Reputation: 348
I am in python3.3.
What is the difference between a unicode string and a binary string?
b'\\u4f60'
u'\x4f\x60'
b'\x4f\x60'
u'4f60'
The concept of Unicode and binary string is confusing. How can i change b'\\u4f60'
into b'\x4f\x60'
?
Upvotes: 4
Views: 3745
Reputation: 25954
First - there is no difference between unicode literals and string literals in python 3. They are one and the same - you can drop the u
up front. Just write strings. So instantly you should see that the literal u'4f60'
is just like writing actual '4f60'
.
A bytes
literal - aka b'some literal'
- is a series of bytes. Bytes between 32 and 127 (aka ASCII) can be displayed as their corresponding glyph, the rest are displayed as the \x
escaped version. Don't be confused by this - b'\x61'
is the same as b'a'
. It's just a matter of printing.
A string literal is a string literal. It can contain unicode codepoints. There is far too much to cover to explain how unicode works here, but basically a codepoint represents a glyph (essentially, a character - a graphical representation of a letter/digit), it does not specify how the machine needs to represent it. In fact there are a great many different ways.
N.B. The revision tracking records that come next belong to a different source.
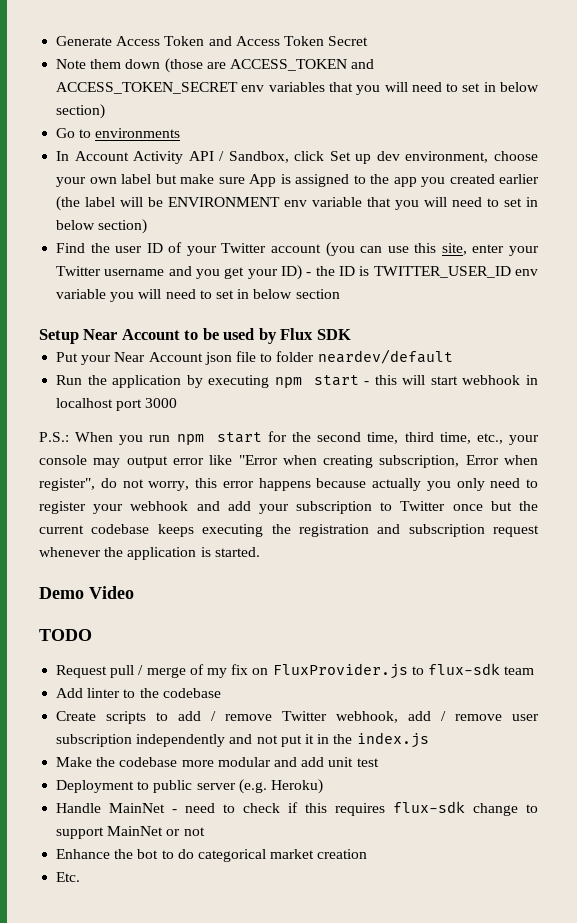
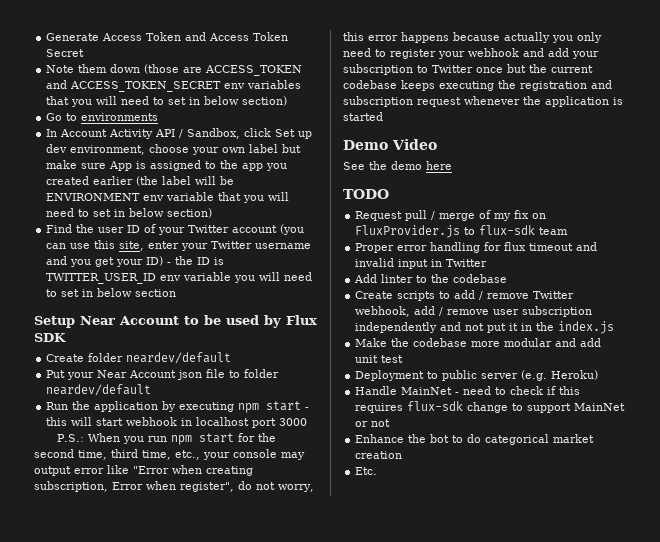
(351, 334) none -> [46,352,232,364] // Create folder neardev/default
[214,547,260,557] started. -> [343,112,383,121] started
(134, 592) none -> [343,161,452,170] // See the demo here
(535, 670) none -> [355,242,598,253] [355,258,488,269] // Proper error handling for flux timeout and invalid input in Twitter

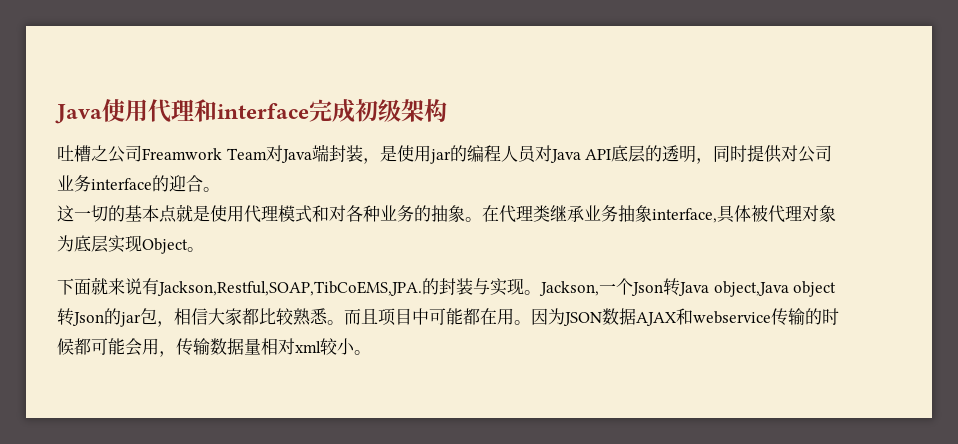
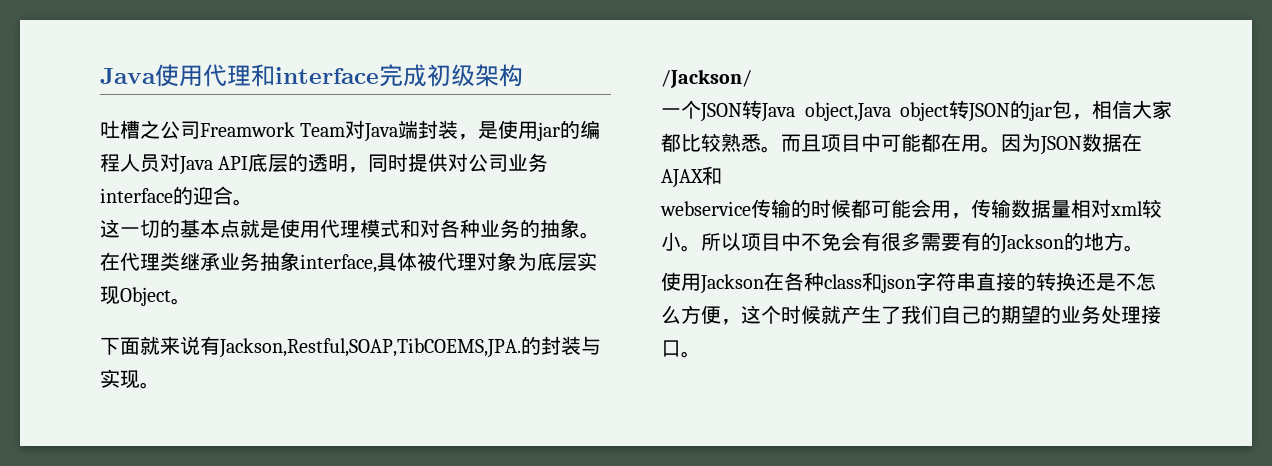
[157,281,422,296] Jackson,Restful,SOAP,TibCoEMS,JPA. -> [219,338,521,358] Jackson,Restful,SOAP,TibCOEMS,JPA.
[539,278,663,296] Jackson,一个Json -> [661,69,752,88] [661,100,742,122] // /Jackson/ // 一个JSON
[72,312,104,326] Json -> [968,103,1010,122] JSON
(636, 316) none -> [1122,133,1142,152] 在
(693, 316) none -> (722, 175) //
(371, 352) none -> [701,232,1144,254] [661,272,1156,294] [661,305,1161,325] [661,340,701,358] 所以项目中不免会有很多需要有的Jackson的地方。 // 使用Jackson在各种class和json字符串直接的转换还是不怎么方便，这个时候就产生了我们自己的期望的业务处理接口。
Thus there is a very large difference between bytes
literals and str
literals. The former describe the machine representation, the latter describe the alphanumeric glyphs that we are reading right now. The mapping between the two domains is encoding/decoding.
I'm skipping over a lot of vital information here. That should get us somewhere though. I highly recommend reading more since this is not an easy topic.
How can i change
b'\\u4f60'
intob'\x4f\x60'
?
Let's walk through it:
b'\u4f60'
Out[101]: b'\\u4f60' #note, unicode-escaped
b'\x4f\x60'
Out[102]: b'O`'
'\u4f60'
Out[103]: '你'
So, notice that \u4f60
is that Han ideograph glyph. \x4f\x60
is, if we represent it in ascii (or utf-8, actually), the letter O (\x4f
) followed by backtick.
I can ask python to turn that unicode-escaped bytes
sequence into a valid string with the according unicode glyph:
b'\\u4f60'.decode('unicode-escape')
Out[112]: '你'
So now all we need to do is to re-encode
to bytes, right? Well...
Coming around to what I think you're wanting to ask -
How can i change
'\\u4f60'
into its proper bytes representation?
There is no 'proper' bytes representation of that unicode codepoint. There is only a representation in the encoding that you want. It so happens that there is one encoding that directly matches the transformation to b'\x4f\x60'
- utf-16be
.
b'\\u4f60'.decode('unicode-escape').encode('utf-16-be')
Out[47]: 'O`'
The reason this works is that utf-16
is a variable-length encoding. For code points below 16 bits it just directly uses the codepoint as the 2-byte encoding, and for points above it uses something called "surrogate pairs", which I won't get into.
Upvotes: 6